=== Your assignment ===
Word for word, reproduce each of the entries.

=== Excerpted records ===
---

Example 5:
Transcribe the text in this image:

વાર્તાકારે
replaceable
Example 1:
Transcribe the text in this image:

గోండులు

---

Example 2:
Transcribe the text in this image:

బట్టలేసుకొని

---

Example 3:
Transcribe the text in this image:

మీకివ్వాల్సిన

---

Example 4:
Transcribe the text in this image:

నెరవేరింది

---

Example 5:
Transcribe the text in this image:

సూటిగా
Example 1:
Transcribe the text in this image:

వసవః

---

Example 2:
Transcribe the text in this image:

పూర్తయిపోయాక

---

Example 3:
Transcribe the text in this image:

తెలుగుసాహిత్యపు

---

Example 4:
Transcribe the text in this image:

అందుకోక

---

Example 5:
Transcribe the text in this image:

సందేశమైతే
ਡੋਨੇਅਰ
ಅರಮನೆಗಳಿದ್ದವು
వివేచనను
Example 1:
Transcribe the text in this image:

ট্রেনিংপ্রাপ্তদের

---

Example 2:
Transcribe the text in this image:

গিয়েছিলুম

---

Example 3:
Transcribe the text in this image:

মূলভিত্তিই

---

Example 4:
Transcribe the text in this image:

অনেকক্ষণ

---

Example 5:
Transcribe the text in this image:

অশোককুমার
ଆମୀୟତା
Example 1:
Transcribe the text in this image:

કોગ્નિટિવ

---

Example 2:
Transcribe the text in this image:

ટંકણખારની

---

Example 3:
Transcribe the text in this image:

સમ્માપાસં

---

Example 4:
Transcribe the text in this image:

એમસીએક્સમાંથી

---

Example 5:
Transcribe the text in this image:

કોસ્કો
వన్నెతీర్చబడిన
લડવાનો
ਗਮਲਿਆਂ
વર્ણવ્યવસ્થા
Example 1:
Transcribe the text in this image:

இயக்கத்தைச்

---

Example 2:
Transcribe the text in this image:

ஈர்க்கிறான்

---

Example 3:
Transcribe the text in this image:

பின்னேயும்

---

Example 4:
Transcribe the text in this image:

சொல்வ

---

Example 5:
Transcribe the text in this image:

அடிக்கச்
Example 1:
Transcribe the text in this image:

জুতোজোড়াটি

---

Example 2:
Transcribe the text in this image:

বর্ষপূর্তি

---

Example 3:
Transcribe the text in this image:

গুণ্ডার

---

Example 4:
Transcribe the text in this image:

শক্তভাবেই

=== Result ===
---

Example 5:
Transcribe the text in this image:

વાર્તાકારે
replaceable
Example 1:
Transcribe the text in this image:

గోండులు

---

Example 2:
Transcribe the text in this image:

బట్టలేసుకొని

---

Example 3:
Transcribe the text in this image:

మీకివ్వాల్సిన

---

Example 4:
Transcribe the text in this image:

నెరవేరింది

---

Example 5:
Transcribe the text in this image:

సూటిగా
Example 1:
Transcribe the text in this image:

వసవః

---

Example 2:
Transcribe the text in this image:

పూర్తయిపోయాక

---

Example 3:
Transcribe the text in this image:

తెలుగుసాహిత్యపు

---

Example 4:
Transcribe the text in this image:

అందుకోక

---

Example 5:
Transcribe the text in this image:

సందేశమైతే
ਡੋਨੇਅਰ
ಅರಮನೆಗಳಿದ್ದವು
వివేచనను
Example 1:
Transcribe the text in this image:

ট্রেনিংপ্রাপ্তদের

---

Example 2:
Transcribe the text in this image:

গিয়েছিলুম

---

Example 3:
Transcribe the text in this image:

মূলভিত্তিই

---

Example 4:
Transcribe the text in this image:

অনেকক্ষণ

---

Example 5:
Transcribe the text in this image:

অশোককুমার
ଆମୀୟତା
Example 1:
Transcribe the text in this image:

કોગ્નિટિવ

---

Example 2:
Transcribe the text in this image:

ટંકણખારની

---

Example 3:
Transcribe the text in this image:

સમ્માપાસં

---

Example 4:
Transcribe the text in this image:

એમસીએક્સમાંથી

---

Example 5:
Transcribe the text in this image:

કોસ્કો
వన్నెతీర్చబడిన
લડવાનો
ਗਮਲਿਆਂ
વર્ણવ્યવસ્થા
Example 1:
Transcribe the text in this image:

இயக்கத்தைச்

---

Example 2:
Transcribe the text in this image:

ஈர்க்கிறான்

---

Example 3:
Transcribe the text in this image:

பின்னேயும்

---

Example 4:
Transcribe the text in this image:

சொல்வ

---

Example 5:
Transcribe the text in this image:

அடிக்கச்
Example 1:
Transcribe the text in this image:

জুতোজোড়াটি

---

Example 2:
Transcribe the text in this image:

বর্ষপূর্তি

---

Example 3:
Transcribe the text in this image:

গুণ্ডার

---

Example 4:
Transcribe the text in this image:

শক্তভাবেই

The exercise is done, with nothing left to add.